[Text-based design files]

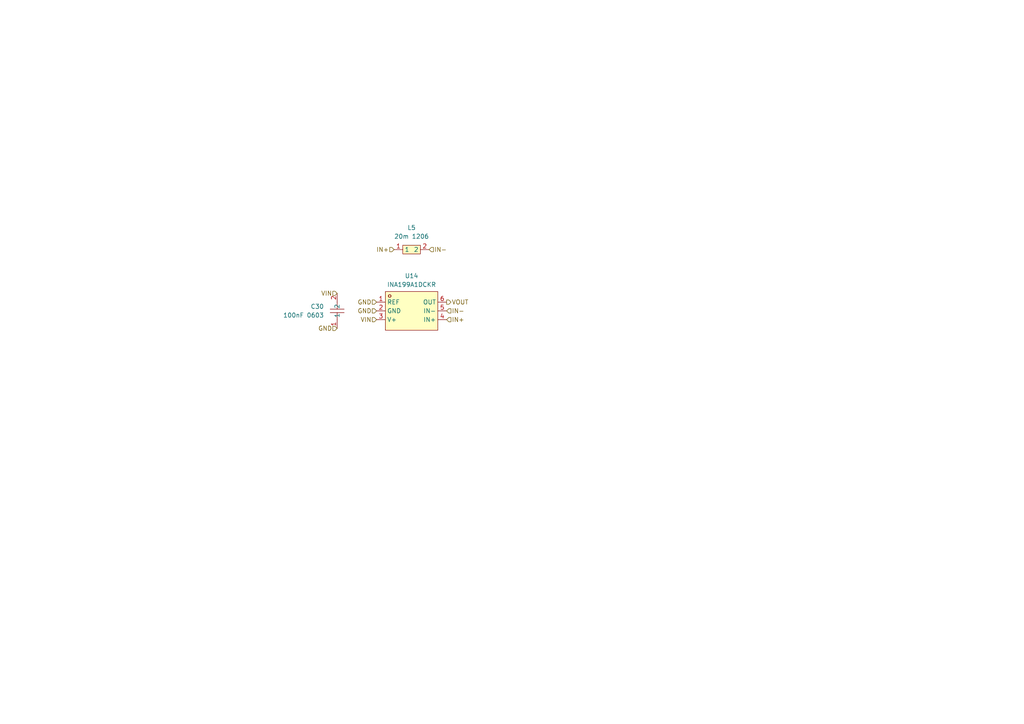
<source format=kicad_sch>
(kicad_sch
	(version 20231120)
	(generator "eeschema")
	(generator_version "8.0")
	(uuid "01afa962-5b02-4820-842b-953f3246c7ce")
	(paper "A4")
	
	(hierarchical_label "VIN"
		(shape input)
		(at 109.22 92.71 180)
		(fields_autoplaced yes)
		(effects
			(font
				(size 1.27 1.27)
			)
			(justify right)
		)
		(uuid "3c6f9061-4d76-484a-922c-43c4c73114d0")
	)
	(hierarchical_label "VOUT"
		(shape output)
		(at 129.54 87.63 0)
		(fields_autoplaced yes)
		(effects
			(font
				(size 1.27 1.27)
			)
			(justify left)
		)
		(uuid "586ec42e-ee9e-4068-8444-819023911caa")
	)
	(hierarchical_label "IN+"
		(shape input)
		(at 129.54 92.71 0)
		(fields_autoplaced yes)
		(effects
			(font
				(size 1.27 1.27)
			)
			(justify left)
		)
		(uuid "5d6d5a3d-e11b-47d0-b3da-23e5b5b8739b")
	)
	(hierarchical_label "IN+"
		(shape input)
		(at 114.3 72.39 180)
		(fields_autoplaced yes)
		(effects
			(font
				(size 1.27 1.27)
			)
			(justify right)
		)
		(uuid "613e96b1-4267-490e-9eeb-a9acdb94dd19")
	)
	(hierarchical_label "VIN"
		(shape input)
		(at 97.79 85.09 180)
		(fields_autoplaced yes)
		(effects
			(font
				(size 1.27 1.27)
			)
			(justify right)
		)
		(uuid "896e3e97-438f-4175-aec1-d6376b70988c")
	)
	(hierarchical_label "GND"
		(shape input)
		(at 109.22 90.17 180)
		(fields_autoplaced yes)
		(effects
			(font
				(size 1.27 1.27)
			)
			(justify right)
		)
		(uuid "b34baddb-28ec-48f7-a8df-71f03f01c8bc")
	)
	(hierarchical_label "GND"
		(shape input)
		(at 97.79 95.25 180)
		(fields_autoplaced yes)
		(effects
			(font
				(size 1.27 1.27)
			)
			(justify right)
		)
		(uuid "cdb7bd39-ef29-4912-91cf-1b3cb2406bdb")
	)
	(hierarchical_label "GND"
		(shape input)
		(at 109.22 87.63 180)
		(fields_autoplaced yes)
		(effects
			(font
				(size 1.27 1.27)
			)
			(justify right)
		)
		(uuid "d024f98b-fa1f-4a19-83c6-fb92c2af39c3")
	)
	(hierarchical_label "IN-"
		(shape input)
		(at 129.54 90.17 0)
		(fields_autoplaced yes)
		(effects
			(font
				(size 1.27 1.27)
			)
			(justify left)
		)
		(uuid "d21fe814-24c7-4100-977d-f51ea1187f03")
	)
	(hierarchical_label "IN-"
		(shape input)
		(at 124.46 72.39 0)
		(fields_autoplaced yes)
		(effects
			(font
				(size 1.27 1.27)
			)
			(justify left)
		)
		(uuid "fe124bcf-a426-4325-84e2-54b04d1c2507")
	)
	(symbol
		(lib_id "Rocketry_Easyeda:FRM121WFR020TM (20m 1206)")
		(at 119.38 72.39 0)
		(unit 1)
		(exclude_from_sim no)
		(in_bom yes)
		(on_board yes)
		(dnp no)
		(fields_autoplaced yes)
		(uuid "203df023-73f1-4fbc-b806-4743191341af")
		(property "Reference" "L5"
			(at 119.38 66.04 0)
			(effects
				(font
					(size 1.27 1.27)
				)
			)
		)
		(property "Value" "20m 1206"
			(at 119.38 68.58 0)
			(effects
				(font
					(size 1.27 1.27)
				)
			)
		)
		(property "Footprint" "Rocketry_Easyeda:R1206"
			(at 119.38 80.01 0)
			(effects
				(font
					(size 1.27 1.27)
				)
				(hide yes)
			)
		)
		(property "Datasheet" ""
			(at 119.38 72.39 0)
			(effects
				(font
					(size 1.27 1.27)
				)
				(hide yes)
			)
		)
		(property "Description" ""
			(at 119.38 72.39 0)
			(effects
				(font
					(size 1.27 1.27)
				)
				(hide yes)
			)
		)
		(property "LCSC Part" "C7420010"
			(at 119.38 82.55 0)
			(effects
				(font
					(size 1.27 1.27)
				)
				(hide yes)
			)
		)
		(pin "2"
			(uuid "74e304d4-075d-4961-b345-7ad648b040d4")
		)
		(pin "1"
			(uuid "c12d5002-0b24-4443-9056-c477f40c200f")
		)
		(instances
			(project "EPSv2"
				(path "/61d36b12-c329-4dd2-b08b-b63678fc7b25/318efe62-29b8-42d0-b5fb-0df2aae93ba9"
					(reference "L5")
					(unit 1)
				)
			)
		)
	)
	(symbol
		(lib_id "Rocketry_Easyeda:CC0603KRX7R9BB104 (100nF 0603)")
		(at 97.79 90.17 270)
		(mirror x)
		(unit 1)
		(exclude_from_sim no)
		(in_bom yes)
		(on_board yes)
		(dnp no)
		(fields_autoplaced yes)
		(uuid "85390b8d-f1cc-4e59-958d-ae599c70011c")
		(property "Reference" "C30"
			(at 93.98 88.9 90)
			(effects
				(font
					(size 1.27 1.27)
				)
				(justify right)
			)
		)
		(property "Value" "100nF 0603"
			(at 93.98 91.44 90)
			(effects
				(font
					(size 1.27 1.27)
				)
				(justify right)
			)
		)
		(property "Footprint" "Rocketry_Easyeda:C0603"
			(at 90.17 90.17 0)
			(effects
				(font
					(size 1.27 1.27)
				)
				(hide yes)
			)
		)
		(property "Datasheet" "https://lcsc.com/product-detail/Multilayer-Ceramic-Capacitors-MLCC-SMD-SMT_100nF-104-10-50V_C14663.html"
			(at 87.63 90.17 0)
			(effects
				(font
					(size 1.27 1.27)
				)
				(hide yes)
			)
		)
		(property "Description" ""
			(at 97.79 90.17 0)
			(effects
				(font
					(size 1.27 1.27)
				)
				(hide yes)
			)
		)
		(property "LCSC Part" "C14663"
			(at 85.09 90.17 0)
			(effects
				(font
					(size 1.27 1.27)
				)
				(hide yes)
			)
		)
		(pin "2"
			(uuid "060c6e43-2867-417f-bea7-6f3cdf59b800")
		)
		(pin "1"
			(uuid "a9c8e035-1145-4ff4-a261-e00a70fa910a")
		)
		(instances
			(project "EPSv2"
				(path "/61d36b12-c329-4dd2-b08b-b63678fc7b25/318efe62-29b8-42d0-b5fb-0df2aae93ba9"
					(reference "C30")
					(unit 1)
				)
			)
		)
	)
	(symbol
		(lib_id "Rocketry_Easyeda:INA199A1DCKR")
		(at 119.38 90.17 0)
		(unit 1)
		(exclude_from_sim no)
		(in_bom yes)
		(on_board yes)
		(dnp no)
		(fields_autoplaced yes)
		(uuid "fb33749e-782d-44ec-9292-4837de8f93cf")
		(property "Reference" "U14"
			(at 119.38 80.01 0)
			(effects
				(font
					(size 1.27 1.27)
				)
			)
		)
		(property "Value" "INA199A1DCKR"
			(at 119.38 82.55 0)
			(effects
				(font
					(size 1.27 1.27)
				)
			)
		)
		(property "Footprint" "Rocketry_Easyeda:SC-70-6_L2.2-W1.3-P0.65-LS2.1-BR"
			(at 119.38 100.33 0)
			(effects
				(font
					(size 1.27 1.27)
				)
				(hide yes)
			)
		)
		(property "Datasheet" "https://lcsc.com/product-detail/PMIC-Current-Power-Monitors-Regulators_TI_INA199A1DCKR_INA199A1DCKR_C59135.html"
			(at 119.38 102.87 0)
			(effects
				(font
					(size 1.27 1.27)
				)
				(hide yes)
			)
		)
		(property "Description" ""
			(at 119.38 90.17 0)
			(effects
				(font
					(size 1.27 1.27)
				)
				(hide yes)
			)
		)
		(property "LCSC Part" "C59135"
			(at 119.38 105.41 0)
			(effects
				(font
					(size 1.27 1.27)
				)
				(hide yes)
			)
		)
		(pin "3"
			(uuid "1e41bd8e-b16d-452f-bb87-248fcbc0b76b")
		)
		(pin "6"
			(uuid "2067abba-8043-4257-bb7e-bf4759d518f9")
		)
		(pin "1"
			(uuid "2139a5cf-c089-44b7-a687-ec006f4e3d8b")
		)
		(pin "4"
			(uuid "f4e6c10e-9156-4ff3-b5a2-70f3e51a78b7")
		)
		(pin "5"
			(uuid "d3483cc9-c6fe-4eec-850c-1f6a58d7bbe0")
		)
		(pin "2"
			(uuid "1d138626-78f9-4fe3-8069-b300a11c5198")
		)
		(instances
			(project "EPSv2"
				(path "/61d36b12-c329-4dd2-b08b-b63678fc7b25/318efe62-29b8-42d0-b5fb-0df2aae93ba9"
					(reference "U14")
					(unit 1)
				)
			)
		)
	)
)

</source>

---

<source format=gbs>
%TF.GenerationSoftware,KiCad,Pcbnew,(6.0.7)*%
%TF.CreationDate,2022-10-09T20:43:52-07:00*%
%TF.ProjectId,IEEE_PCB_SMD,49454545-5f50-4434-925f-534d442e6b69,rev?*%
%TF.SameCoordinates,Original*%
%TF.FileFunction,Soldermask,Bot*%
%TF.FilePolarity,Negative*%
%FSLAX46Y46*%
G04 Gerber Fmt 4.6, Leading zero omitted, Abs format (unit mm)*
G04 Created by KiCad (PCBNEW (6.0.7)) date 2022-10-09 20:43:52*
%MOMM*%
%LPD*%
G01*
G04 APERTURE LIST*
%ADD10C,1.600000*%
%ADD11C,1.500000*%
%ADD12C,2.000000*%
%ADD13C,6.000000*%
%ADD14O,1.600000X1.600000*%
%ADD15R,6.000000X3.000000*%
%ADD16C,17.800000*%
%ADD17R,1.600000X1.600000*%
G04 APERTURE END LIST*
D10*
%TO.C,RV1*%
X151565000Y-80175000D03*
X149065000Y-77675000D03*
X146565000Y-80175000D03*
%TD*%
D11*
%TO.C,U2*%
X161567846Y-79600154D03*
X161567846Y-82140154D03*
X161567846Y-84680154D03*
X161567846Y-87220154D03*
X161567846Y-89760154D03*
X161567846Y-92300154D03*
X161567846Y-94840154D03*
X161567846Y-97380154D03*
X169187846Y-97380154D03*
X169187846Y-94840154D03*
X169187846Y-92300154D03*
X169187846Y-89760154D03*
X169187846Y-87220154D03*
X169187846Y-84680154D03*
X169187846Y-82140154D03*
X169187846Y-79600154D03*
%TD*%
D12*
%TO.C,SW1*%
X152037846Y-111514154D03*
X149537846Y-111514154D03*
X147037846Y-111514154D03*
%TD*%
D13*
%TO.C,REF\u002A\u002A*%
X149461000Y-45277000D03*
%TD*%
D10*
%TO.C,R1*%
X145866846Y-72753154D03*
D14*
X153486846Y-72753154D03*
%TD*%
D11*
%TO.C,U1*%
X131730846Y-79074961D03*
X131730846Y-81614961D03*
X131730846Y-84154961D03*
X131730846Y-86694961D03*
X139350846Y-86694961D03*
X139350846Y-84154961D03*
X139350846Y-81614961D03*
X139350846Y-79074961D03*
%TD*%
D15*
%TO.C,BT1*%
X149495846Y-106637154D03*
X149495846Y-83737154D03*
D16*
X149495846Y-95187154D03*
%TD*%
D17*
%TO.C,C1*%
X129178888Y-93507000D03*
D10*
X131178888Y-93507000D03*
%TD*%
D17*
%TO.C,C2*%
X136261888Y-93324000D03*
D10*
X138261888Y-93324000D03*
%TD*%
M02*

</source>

TASK TO CARRY OUT:
For every line of the entries holding the string "https", add one to a tally; give the final figure only.

TASK ANSWER:
2